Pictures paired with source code
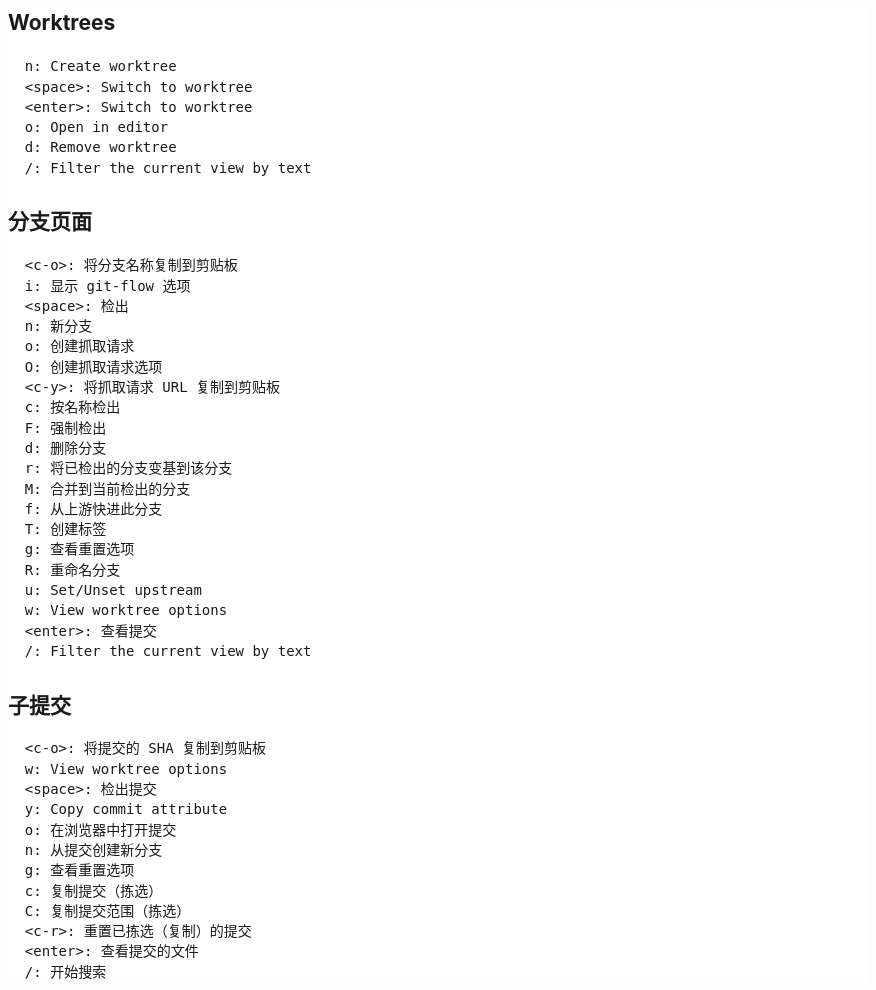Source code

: </pre>

## Worktrees

<pre>
  <kbd>n</kbd>: Create worktree
  <kbd>&lt;space&gt;</kbd>: Switch to worktree
  <kbd>&lt;enter&gt;</kbd>: Switch to worktree
  <kbd>o</kbd>: Open in editor
  <kbd>d</kbd>: Remove worktree
  <kbd>/</kbd>: Filter the current view by text
</pre>

## 分支页面

<pre>
  <kbd>&lt;c-o&gt;</kbd>: 将分支名称复制到剪贴板
  <kbd>i</kbd>: 显示 git-flow 选项
  <kbd>&lt;space&gt;</kbd>: 检出
  <kbd>n</kbd>: 新分支
  <kbd>o</kbd>: 创建抓取请求
  <kbd>O</kbd>: 创建抓取请求选项
  <kbd>&lt;c-y&gt;</kbd>: 将抓取请求 URL 复制到剪贴板
  <kbd>c</kbd>: 按名称检出
  <kbd>F</kbd>: 强制检出
  <kbd>d</kbd>: 删除分支
  <kbd>r</kbd>: 将已检出的分支变基到该分支
  <kbd>M</kbd>: 合并到当前检出的分支
  <kbd>f</kbd>: 从上游快进此分支
  <kbd>T</kbd>: 创建标签
  <kbd>g</kbd>: 查看重置选项
  <kbd>R</kbd>: 重命名分支
  <kbd>u</kbd>: Set/Unset upstream
  <kbd>w</kbd>: View worktree options
  <kbd>&lt;enter&gt;</kbd>: 查看提交
  <kbd>/</kbd>: Filter the current view by text
</pre>

## 子提交

<pre>
  <kbd>&lt;c-o&gt;</kbd>: 将提交的 SHA 复制到剪贴板
  <kbd>w</kbd>: View worktree options
  <kbd>&lt;space&gt;</kbd>: 检出提交
  <kbd>y</kbd>: Copy commit attribute
  <kbd>o</kbd>: 在浏览器中打开提交
  <kbd>n</kbd>: 从提交创建新分支
  <kbd>g</kbd>: 查看重置选项
  <kbd>c</kbd>: 复制提交（拣选）
  <kbd>C</kbd>: 复制提交范围（拣选）
  <kbd>&lt;c-r&gt;</kbd>: 重置已拣选（复制）的提交
  <kbd>&lt;enter&gt;</kbd>: 查看提交的文件
  <kbd>/</kbd>: 开始搜索
</pre>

> _WORK TO COMPLETE_
Pull out each line of the listing above that contains the word "Switch".

> _RESULT_
  <kbd>&lt;space&gt;</kbd>: Switch to worktree
  <kbd>&lt;enter&gt;</kbd>: Switch to worktree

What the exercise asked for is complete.